3 Tips on How to Cope:

If you are wondering how to deal with a person or a spouse with narcissistic personality disorder, here are three key tips to consider:

First, set clear boundaries for what you are willing to tolerate. Name-calling, dishonesty, and insults are violations of what should be acceptable in a relationship. This should be a clearly established guideline from the beginning. Boundaries become more difficult to enforce when they are inconsistent or set after a period of time without consequences. Realistically, look at the pros and cons of your relationship. Do you feel like you give a lot more to a relationship of yours than you receive?

Second, narcissistic behavior usually begins from problems that started in childhood so realistically, making significant changes to improve the relationship is going to take a commitment from both partners. The changes can be difficult to make, and it can feel exhausting when the work is limited to one partner. Restrict the amount of time you are willing to engage in grandiose topics of conversation. Paying attention to exaggerated tales only reinforces the behavior. Most of us do not really enjoy negative attention but for a person with NPD, both positive and negative attention are welcomed. 

Third, and finally, consider talking to a therapist, marriage counselor, or mental health professional to help establish new boundaries an3d accountability. Do not feel as though you have to take on all these challenges alone, especially if the relationship is causing you constant distress. Seeking professional mental health help can provide support for those of us who may be struggling to manage life with a narcissist.

● ACTIVITIES:
[A] In the coping tips, what kinds of attention does a person with NPD welcome?
[B] Transcribe part of the coping tips word for word, starting at "If you are wondering" and ending at "than you receive?".

● DATASET RECORDS:
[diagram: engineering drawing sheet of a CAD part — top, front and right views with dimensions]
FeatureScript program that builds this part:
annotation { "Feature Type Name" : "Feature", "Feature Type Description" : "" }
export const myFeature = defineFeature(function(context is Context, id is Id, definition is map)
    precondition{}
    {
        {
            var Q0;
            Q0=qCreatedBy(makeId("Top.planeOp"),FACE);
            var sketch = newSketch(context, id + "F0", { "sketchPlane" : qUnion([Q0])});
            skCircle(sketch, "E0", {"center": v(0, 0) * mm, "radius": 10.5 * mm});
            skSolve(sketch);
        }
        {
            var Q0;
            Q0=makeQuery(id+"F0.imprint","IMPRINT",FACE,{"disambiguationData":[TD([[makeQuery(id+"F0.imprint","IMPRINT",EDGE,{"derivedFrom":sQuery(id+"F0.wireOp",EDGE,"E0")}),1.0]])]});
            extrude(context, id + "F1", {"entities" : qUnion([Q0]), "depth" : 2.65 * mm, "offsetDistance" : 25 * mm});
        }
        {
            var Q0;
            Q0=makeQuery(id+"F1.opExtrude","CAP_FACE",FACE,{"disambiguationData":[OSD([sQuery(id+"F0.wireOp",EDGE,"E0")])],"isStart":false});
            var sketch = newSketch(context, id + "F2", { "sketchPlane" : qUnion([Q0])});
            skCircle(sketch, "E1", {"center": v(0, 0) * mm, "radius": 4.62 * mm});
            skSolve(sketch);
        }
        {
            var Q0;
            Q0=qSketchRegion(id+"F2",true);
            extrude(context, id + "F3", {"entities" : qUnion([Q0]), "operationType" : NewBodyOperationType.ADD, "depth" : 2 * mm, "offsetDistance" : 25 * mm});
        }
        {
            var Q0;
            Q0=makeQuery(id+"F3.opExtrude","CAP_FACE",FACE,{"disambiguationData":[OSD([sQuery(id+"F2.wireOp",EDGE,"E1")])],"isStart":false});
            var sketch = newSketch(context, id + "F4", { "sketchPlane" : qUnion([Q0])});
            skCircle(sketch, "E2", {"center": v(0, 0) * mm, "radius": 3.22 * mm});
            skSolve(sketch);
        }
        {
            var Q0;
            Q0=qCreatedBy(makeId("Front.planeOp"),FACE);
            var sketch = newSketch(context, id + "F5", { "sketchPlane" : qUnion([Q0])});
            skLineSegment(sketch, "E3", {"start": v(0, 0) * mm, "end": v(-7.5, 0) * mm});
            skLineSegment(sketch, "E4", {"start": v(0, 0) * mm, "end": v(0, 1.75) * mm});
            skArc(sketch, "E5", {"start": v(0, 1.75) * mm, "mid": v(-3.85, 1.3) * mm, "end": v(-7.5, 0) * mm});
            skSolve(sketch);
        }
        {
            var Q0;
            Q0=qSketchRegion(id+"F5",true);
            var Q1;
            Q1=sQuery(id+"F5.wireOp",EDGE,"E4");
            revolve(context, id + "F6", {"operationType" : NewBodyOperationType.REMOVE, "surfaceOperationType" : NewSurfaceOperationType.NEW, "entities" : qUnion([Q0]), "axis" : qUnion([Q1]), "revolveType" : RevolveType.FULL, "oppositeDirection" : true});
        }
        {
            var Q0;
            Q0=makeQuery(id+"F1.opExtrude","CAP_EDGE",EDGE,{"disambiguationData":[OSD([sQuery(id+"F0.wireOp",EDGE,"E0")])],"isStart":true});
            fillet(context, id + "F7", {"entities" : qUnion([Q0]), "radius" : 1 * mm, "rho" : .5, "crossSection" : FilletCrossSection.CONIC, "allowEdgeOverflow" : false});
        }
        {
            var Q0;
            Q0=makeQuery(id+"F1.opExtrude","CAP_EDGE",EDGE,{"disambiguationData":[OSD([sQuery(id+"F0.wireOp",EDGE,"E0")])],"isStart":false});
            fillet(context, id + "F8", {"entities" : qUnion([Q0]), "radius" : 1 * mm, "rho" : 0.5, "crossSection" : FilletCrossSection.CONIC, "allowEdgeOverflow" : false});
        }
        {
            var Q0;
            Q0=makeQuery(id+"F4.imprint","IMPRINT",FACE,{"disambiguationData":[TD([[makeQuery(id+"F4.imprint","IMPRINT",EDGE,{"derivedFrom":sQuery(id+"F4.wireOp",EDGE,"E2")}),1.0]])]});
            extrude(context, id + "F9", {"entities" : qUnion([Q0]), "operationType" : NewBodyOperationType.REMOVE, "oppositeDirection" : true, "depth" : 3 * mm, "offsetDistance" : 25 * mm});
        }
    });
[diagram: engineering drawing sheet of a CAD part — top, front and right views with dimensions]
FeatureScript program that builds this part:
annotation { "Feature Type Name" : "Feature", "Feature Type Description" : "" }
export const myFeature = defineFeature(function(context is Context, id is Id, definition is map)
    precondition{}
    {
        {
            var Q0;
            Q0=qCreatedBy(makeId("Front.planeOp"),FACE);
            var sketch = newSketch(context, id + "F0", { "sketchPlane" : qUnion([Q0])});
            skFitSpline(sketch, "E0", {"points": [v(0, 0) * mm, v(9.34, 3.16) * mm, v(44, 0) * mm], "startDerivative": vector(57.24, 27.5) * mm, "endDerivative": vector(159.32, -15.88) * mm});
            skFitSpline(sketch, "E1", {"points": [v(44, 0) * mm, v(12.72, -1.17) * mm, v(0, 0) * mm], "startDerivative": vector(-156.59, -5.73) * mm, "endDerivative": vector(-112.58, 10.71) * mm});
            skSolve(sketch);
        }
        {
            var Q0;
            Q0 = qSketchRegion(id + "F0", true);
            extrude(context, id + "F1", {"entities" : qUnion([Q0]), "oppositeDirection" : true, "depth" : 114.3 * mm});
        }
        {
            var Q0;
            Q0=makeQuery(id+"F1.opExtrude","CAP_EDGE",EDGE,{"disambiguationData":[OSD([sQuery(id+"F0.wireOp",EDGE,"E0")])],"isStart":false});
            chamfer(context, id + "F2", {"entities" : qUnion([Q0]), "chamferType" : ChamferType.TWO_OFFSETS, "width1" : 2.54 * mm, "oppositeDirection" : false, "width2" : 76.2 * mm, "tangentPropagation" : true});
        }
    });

● WRITTEN RESPONSES:
[A] Both positive and negative attention.

[B]
If you are wondering how to deal with a person or a spouse with narcissistic personality disorder, here are three key tips to consider:

First, set clear boundaries for what you are willing to tolerate. Name-calling, dishonesty, and insults are violations of what should be acceptable in a relationship. This should be a clearly established guideline from the beginning. Boundaries become more difficult to enforce when they are inconsistent or set after a period of time without consequences. Realistically, look at the pros and cons of your relationship. Do you feel like you give a lot more to a relationship of yours than you receive?